Every industry is prone to change and advancement; few departments feel the effects of those changes to regulations as much as the financial departments of companies both large and small. The Financial Accounting Standards Board (FASB) and International Accounting Standards Board (IASB) have both begun working on a new standard project that seeks convergence in financial instruments, leasing accounting standards, and revenue recognition. New standards mean big change for most companies, changes that will require new methods in reporting, balancing, investing, and planning. Here is an overview of the changes in store as reported in a 2013 webinar.
What Is the FASB/IASB Project?
The joint project began in 2008 as way of improving the usefulness of financial statements for users by making it easier to classify and measure the requirements for financial instruments. In 2009 the project was split into three phases:
- The first phase involves classifying and measuring financial instruments
- The second phases involves impairment of financial assets at amortized cost
- The final phase is a general model hedge accounting.
The project had a planned completion date of January 1st, 2015 and will be modified and amended as needed throughout the future. While the change will require adaptation and modification, the end result will be an easier process for financial departments everywhere.
What You Need to Know
In order to adapt to the changes being made, you need to prepare. And the best way to prepare is to understand the basics of the project.
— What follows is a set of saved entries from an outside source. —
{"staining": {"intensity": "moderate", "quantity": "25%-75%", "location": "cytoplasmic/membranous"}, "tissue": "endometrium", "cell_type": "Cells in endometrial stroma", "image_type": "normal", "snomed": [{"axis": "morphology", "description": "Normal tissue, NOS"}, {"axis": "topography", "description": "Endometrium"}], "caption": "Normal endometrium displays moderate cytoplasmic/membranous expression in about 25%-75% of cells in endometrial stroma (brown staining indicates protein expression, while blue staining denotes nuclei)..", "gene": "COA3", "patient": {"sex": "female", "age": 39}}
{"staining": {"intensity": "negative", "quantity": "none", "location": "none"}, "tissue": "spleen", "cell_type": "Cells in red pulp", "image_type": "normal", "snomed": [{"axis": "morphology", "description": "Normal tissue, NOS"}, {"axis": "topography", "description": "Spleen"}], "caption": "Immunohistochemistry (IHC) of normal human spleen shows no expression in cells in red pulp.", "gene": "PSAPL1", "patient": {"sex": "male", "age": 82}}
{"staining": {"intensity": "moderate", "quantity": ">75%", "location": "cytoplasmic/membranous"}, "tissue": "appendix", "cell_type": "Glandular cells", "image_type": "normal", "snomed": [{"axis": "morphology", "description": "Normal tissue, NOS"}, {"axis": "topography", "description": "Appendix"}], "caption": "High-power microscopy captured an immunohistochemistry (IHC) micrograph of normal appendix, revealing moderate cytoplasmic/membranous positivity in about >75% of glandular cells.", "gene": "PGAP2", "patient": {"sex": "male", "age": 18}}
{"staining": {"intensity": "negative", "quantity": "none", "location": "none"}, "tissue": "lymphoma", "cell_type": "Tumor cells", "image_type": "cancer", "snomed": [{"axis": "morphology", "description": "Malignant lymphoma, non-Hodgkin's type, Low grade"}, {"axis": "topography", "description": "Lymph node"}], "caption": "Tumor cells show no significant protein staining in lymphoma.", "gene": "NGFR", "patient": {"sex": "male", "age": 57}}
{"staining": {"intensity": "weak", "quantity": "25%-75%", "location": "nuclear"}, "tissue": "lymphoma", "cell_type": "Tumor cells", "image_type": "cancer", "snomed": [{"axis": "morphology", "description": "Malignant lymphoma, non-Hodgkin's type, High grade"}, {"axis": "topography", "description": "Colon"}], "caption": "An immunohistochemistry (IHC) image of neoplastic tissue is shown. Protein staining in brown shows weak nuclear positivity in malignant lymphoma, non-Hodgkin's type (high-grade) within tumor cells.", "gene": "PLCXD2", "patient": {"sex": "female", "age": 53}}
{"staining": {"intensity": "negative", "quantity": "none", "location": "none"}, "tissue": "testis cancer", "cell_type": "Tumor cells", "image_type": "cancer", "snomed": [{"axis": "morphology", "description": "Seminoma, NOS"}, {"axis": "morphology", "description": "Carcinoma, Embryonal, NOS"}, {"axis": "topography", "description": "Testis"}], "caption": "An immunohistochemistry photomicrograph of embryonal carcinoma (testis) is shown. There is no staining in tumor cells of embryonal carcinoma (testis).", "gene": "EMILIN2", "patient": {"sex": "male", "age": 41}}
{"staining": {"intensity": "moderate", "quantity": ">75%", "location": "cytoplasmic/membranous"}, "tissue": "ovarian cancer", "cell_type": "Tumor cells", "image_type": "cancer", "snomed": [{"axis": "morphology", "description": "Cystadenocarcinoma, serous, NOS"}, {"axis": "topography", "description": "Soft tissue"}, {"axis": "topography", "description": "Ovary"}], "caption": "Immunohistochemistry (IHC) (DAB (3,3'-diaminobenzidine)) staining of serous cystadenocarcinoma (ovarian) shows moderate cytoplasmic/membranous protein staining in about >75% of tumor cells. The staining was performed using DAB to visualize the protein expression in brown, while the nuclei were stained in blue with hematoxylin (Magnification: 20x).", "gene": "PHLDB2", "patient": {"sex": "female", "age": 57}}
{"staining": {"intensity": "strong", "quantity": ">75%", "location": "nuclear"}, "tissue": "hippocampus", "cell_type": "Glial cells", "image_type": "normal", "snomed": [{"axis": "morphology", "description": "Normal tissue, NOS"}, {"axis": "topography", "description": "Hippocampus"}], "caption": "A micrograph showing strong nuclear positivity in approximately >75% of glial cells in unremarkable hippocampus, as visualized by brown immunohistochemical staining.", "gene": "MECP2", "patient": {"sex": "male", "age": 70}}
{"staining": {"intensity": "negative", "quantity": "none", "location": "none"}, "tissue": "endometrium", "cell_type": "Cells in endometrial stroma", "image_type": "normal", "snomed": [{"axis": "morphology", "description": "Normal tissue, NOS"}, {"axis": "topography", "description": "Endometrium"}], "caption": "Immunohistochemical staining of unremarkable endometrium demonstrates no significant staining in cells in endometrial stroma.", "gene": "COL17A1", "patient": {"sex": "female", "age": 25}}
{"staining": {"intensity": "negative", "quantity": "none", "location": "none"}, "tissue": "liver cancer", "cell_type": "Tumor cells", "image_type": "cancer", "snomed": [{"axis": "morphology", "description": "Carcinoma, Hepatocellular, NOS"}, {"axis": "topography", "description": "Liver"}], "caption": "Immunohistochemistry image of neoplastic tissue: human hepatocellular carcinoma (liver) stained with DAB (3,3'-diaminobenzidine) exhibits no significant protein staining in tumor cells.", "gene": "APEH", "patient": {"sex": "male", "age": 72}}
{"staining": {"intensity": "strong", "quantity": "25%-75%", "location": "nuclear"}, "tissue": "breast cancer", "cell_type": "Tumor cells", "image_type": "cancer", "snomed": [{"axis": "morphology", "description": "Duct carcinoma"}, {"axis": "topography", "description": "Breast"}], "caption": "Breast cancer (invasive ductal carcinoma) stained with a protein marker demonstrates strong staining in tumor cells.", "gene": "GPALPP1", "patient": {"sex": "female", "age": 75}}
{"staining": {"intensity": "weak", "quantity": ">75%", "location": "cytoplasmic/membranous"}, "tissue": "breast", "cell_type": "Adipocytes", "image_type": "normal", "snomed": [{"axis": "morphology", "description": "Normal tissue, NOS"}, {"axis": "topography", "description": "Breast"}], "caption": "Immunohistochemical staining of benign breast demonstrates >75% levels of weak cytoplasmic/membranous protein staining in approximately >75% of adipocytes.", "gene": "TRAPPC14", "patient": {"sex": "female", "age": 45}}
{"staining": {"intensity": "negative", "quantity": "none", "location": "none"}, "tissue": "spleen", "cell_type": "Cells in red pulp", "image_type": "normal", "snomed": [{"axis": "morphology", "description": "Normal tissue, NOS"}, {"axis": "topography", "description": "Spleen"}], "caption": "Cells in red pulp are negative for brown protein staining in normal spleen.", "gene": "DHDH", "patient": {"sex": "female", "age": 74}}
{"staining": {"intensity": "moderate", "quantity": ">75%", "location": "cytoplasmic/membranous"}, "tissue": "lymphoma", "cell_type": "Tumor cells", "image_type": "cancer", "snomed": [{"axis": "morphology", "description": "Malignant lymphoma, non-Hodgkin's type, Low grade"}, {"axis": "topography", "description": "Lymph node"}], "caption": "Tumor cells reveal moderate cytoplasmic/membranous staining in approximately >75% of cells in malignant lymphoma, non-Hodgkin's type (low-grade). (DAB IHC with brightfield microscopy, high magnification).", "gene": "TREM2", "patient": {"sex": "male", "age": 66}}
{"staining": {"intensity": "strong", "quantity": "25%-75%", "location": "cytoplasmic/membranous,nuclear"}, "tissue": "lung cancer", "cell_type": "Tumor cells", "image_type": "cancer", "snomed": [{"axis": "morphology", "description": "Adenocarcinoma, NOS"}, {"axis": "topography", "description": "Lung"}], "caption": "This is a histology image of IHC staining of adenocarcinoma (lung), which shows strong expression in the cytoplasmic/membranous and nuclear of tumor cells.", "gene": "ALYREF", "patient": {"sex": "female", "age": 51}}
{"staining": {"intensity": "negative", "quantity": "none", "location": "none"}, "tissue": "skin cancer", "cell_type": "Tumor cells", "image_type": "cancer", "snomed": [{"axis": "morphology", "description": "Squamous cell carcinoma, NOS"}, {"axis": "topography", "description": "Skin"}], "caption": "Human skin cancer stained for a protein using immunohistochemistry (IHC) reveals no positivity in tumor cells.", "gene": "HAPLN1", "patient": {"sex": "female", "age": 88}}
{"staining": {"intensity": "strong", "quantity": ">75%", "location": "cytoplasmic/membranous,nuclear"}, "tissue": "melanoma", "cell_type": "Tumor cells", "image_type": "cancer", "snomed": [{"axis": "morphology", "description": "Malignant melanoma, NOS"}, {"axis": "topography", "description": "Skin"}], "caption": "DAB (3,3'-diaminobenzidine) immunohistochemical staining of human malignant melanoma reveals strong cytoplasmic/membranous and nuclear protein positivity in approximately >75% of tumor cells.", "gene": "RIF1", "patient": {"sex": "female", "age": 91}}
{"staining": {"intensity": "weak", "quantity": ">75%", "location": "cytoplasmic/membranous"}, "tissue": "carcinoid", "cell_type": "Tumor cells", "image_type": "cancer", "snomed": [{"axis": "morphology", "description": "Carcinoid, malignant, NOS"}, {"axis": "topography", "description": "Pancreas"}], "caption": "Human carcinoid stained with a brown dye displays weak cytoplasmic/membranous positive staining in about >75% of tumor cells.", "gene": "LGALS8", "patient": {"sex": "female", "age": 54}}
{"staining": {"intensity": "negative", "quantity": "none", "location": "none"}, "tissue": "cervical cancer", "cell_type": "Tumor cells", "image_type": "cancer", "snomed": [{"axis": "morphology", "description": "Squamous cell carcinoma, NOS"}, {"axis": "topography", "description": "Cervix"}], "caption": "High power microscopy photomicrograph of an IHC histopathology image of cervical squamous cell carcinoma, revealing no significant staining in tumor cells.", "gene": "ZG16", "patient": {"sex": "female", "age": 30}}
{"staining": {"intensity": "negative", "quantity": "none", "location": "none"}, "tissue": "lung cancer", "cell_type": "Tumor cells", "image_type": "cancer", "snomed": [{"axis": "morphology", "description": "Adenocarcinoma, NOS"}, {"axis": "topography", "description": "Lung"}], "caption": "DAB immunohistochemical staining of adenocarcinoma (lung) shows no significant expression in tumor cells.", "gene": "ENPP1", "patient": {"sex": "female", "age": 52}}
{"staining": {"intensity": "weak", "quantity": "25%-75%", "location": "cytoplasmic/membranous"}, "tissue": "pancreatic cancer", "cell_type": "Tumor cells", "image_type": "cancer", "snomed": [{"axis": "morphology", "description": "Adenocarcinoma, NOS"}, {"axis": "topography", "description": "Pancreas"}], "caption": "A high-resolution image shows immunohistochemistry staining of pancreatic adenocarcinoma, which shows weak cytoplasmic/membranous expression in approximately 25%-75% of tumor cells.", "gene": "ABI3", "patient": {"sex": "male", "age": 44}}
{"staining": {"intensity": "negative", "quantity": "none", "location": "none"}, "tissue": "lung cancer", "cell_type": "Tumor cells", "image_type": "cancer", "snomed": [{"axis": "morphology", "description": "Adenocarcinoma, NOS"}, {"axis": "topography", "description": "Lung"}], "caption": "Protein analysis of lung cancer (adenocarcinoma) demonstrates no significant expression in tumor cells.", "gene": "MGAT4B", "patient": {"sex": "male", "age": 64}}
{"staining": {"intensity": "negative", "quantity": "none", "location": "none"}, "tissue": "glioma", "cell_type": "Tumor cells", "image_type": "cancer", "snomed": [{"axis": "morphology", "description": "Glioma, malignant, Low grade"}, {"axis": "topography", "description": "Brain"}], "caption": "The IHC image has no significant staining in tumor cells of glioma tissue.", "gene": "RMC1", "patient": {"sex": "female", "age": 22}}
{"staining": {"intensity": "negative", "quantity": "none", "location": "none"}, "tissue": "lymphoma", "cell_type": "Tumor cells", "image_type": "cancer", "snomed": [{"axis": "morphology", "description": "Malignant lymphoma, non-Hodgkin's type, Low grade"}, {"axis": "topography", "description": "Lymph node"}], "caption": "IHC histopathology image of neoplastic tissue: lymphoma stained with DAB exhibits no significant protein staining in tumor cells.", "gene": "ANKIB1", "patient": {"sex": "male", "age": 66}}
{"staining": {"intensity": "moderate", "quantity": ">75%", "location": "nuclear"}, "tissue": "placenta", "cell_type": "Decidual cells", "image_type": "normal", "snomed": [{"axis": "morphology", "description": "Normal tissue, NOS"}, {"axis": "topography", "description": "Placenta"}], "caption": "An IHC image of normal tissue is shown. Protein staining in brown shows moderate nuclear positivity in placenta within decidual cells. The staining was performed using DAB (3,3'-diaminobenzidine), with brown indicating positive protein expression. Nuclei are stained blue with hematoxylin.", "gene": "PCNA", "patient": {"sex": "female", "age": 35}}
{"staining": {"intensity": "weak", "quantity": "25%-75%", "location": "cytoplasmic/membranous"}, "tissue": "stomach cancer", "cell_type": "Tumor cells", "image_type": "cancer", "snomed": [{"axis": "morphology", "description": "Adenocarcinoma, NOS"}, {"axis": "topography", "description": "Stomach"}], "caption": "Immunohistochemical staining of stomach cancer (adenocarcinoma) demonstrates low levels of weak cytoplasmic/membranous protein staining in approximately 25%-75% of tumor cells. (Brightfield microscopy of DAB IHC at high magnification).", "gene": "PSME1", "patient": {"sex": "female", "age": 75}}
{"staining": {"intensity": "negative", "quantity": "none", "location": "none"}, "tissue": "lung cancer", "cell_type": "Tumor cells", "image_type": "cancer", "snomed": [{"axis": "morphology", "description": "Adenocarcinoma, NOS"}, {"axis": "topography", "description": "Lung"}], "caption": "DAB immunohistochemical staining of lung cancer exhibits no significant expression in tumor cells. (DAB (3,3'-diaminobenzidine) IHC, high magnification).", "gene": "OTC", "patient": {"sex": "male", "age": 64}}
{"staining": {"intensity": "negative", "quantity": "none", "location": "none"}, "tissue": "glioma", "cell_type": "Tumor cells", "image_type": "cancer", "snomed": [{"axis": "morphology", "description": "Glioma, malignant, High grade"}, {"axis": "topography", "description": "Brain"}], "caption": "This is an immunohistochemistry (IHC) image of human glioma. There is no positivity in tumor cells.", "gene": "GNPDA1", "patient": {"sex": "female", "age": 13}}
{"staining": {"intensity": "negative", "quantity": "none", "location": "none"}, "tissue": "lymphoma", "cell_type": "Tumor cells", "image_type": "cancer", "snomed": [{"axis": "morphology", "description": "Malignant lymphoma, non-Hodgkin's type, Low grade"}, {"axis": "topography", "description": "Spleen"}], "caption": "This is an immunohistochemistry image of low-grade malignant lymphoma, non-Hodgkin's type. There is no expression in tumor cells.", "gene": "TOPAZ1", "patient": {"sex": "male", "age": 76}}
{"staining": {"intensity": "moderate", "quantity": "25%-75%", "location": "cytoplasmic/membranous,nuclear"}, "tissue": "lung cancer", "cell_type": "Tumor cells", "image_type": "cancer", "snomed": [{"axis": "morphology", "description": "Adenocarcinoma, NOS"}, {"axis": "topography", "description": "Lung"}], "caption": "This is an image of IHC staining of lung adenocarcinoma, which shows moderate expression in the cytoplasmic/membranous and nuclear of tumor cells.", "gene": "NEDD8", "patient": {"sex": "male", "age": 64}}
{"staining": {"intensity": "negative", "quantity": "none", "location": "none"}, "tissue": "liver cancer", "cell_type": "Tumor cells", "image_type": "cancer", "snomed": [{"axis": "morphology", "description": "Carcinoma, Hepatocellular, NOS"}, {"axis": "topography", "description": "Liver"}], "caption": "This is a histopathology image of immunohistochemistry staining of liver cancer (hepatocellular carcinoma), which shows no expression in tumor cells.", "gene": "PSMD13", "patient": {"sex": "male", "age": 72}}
Regarding classification and measurement, it’s important to note that classification will now be done based on a business’s cash flow characteristics of an instrument and the business model itself. This means the changes will affect the classification of financial assets, which will have the benefit of providing a more fair value measurement.
There is also an impairment of financial assets at amortized cost involved. This means that financial departments will be able to recognize losses earlier, as the approach will change from incurred loss to expected loss. The recognition of expected loss is based on a 12-month period, with deterioration in credit quality that will also allow for an expected loss over a full lifetime.
Finally, the last change will have to do with hedge accounting. The purpose is to have stronger alignment with true risk management as opposed to the current model of principle-based assessments.
Understanding Lease Accounting
The new standards will have a profound impact on lease accounting, which makes it necessary to understand how to prepare. Creating an inventory of all lease contracts (including the terms and conditions) is a must. More aspects of contracts will become relevant to your accounting department, so prioritize acquiring and organizing all lease information. As for short-term leases, the changes will be negligible.
If you are a lessee, your leases will be recorded on a balance sheet according to the right-of-use approach. If a lease does not acquire a significant portion of a leased asset it will acquire a straight-line expense pattern. If it does acquire more than a significant portion of an asset, it will create an accelerated expense pattern.
The new standards are going to affect revenue recognition in the coming years. This is due to the numerous weaknesses throughout accounting and leasing models among all industries. The changes you can expect to see will cover a wide range of issues. First and foremost, the changes will provide a more robust framework for financial departments to work with. More information that is readily accessible will mean better decisions. It will also provide more useful disclosures, ensuring valuable information is not lost or neglected. Furthermore, it will simplify the preparation of financial statements. Despite offering a more robust service, preparing documents will be streamlined and more efficient.
There is a new five-step approach to transfer control and revenue recognition. The approach includes:
- First, identifying a contract or contracts.
- Second, identifying performance obligations
- Third, determining transaction prices
- Fourth, allocating transaction prices to performance obligations
- Fifth, recognizing revenue as a performance obligation and ensuring it is satisfied.
It’s important to know when your industry is going to adopt the changes, as that will affect how you begin implementing them. You must further understand if you have the right data for disclosure, as the disclosure demands are going to increase significantly.
Adopt and Adapt
Many companies, both large and small, have expressed concern about the cost associated with moving to an international-based financial standard. It will require work and effort to overhaul your existing system and begin adhering to the new mandates. However, this should be seen as something beneficial in the long-term, as the changes will make all aspects of lease accounting more transparent, easier to manage, and easier to understand.
Because there is a heavy emphasis on data acquisition and assessment, it’s important to make sure your organization has a quality document management service in place. Using a comprehensive document service will allow you to keep track of all the documents and files required under the new standard without creating more work. In fact, using a system like the one provided by eFileCabinet will allow you to do more while simultaneously requiring less work.
There are big changes coming regarding leasing standards and how you handle your data. As you have learned, the changes will affect everyone, but each industry will be affected slightly differently. Be sure to carefully study how the changes will impact you. As long as you are prepared with the right information and the right document service, you can make the most of the coming changes with ease.